## 課題の目的
記録を絞り込み、「family」という文字列を含む行をすべて書き写すこと。

## 使う記録
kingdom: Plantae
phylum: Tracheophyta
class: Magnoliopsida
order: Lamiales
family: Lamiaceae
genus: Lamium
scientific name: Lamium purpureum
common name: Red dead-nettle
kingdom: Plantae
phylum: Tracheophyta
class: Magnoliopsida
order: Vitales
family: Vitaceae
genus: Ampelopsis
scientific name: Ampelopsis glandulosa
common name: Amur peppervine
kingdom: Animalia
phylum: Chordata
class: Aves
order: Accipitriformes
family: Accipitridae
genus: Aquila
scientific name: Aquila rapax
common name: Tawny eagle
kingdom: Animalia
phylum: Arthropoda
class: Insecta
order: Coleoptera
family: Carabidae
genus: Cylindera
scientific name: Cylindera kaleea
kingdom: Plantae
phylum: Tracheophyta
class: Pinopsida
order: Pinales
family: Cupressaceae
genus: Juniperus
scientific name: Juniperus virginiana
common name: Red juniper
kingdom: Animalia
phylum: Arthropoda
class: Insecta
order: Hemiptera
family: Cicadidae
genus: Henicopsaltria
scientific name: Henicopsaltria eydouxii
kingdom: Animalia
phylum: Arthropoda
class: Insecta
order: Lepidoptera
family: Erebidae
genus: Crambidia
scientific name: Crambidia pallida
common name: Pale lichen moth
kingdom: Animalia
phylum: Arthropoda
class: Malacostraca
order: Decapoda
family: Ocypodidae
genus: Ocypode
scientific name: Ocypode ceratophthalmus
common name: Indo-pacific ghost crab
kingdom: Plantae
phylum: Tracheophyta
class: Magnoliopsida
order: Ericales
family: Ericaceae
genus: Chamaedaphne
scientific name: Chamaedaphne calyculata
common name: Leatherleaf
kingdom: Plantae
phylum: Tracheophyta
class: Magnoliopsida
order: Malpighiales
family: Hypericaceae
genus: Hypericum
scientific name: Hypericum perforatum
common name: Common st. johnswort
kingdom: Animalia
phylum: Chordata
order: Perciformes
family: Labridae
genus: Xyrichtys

## 結果
family: Lamiaceae
family: Vitaceae
family: Accipitridae
family: Carabidae
family: Cupressaceae
family: Cicadidae
family: Erebidae
family: Ocypodidae
family: Ericaceae
family: Hypericaceae
family: Labridae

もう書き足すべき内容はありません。